Opera News Oct 2023 Spotlight by Henry Stewart

COMPOSER TED HEARNE'S music is unique, occupying the edge of politics, classical music, jazz, hip-hop and synth pop. I first encountered his work at the Brooklyn Academy of Music in 2013: he'd adapted Erykah Badu's socially conscious New Amerykah Part One for Badu and the Brooklyn Philharmonic, elevating an excellent album into a complex and explosive orchestral live event. But he's better known for original works such as Katrina Ballads, furious and satirical settings in curdled Americana of statements about the 2005 hurricane from figures such as Kanye West and George W. Bush, and The Source, exploring Chelsea Manning's case through her own writings and leaked classified documents with distorted auto-tune vocals, skittering percussion and angular electronics and strings.

His latest project is Dorothea, an evolving cycle with texts by poet Dorothea Lasky — whom Hearne calls “Dottie" — that has its New York premiere this month at Carnegie Hall. It evolved from an earlier work, In Your Mouth, that had many of the same songs in different arrangements; he thinks he may add a few more before the Carnegie performance.

Dorothea has become less a piece than a project—a band, adding to the set list as the various musicians continue to perform. As recorded in 2021 at UCLA, where he teaches, Dorothea was a program of goth-y, glam-rock art song with Hearne as frontman, sharing vocal duties with Eliza Bagg; he wore blue eyeshadow and a vibrant gemstone necklace. "I wear makeup a lot!" he says by Zoom in June from Los Angeles. "I'm not sure if I'm going to wear makeup [at Carnegie Hall. Every time Dottie goes out in public, she seems to have bright eye makeup on, and when I was writing this piece, the first time I met her in person, she brought a lot of makeup for me. So, for me, makeup is a part of it.”

Now forty-one, Hearne got his start in music singing for twelve years in the Chicago Children's Choir. Founded in the 1950s by a Unitarian minister to integrate races and classes through music, the choir is embedded with a social-justice philosophy. "I always think about that as the most important formative musical experience for me," he says, adding, "The programming of music was about creating an intercultural conversation. For me, that became a central tenet of music itself and was why I wanted to be a musician."

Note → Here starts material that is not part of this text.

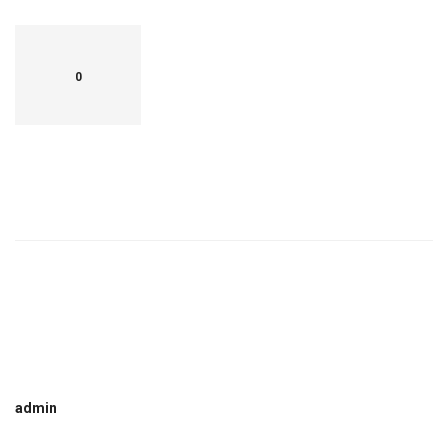
0
admin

When he got to the Manhattan School of Music as an undergrad, he realized other people saw it differently. "That's not necessarily what musicians connect to," he says, laughing. "That's not what music means to people, necessarily."

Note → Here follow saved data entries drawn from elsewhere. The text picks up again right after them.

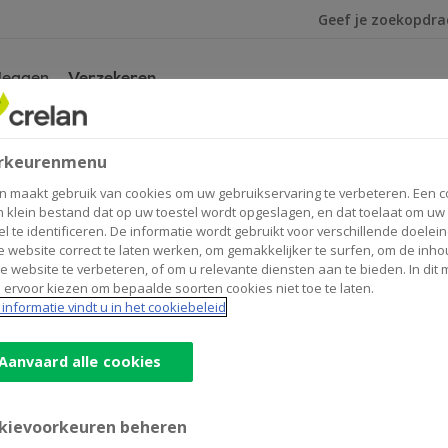
Ik ben op zoek na
leggen
Verzekeren
Home
Verzekeren
Mobiliteit
rkeurenmenu
Mobiliteit
n maakt gebruik van cookies om uw gebruikservaring te verbeteren. Een c
n klein bestand dat op uw toestel wordt opgeslagen, en dat toelaat om uw
el te identificeren. De informatie wordt gebruikt voor verschillende doelei
 website correct te laten werken, om gemakkelijker te surfen, om de inho
e website te verbeteren, of om u relevante diensten aan te bieden. In dit
 ervoor kiezen om bepaalde soorten cookies niet toe te laten.
informatie vindt u in het cookiebeleid
Aanvaard alle cookies
ng
kievoorkeuren beheren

His works grapple with thorny, hot-button issues. Place, from 2018, looks at gentrification and race through the poetry of Saul Williams and a sort of deconstructed R&B; Sound from the Bench, inspired by Jena Osman's poetry about corporate personhood in the U.S. legal system, sets texts from landmark Supreme Court cases and ventriloquism textbooks. ("I'm usually setting text that was never originally meant to be aestheticized at all." he says.)

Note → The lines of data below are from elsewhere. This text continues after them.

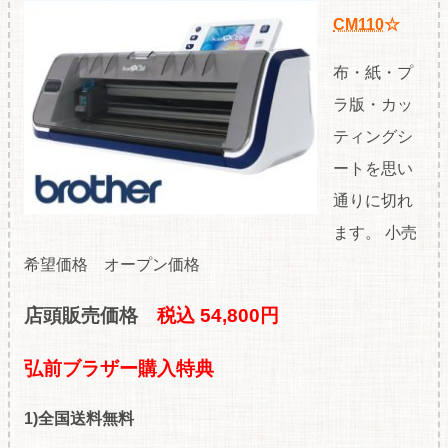
CM110
☆
布・紙・プ
ラ版・カッ
ティングシ
ートを思い
通りに切れ
ます。 小売
希望価格 オープン価格
店頭販売価格
税込 54
,800円
弘前ブラザー購入特典
1)全国送料無料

Dorothea seems like a shift, but he disagrees. "I think that all art is political. Her poems aren't often integrating super politicized topics in the same way, but no, I think that a lot of her work is political in many ways. One way is that as a woman, I think her use of power language—and also sort of gaudy imagery, and sometimes she'll adopt almost like an emo thing—I think these are all political choices, in terms of how she's presenting herself in her own emotional landscape.

"There's a political element, too, in the most basic sense-[my] not being a woman and singing the words of a woman," he adds. "But in all the other senses too, in terms of, just, we are different people, and I still am exploring, I don't know, how singing these words helps me explore a different side of my identity and my gender identity and my gender presentation. I think this was a huge part of my process writing the piece.”

He discovered Lasky's work through a friend, who recommended it. "I instantly fell in love with her poetry," he says. "The way that it's so raw and cutting. The arrangement's really perfect, and then occasionally there'll be, like, a really special word or a twist that recontextualizes everything.”

Over the summer, the choral group The Crossing gave the premiere of another Hearne work, Farming, at King's Oak Fo in Bucks County, PA—"my first pгоduction on a farm," he says it's a large, complex work inspire by Dr. Sarah Taber's podcast about agriculture and labor and their intersections with concepts such as capitalism and redlining. The texts put into conversation the colonist William Penn and the billionaire Jeff Bezos, broken up by advertisements for UberEats.

When we spoke, Hearne was set to record the work the same month, and he was still thinking about which labels might be right for it. "It doesn't sound like classical music to me at all." he says.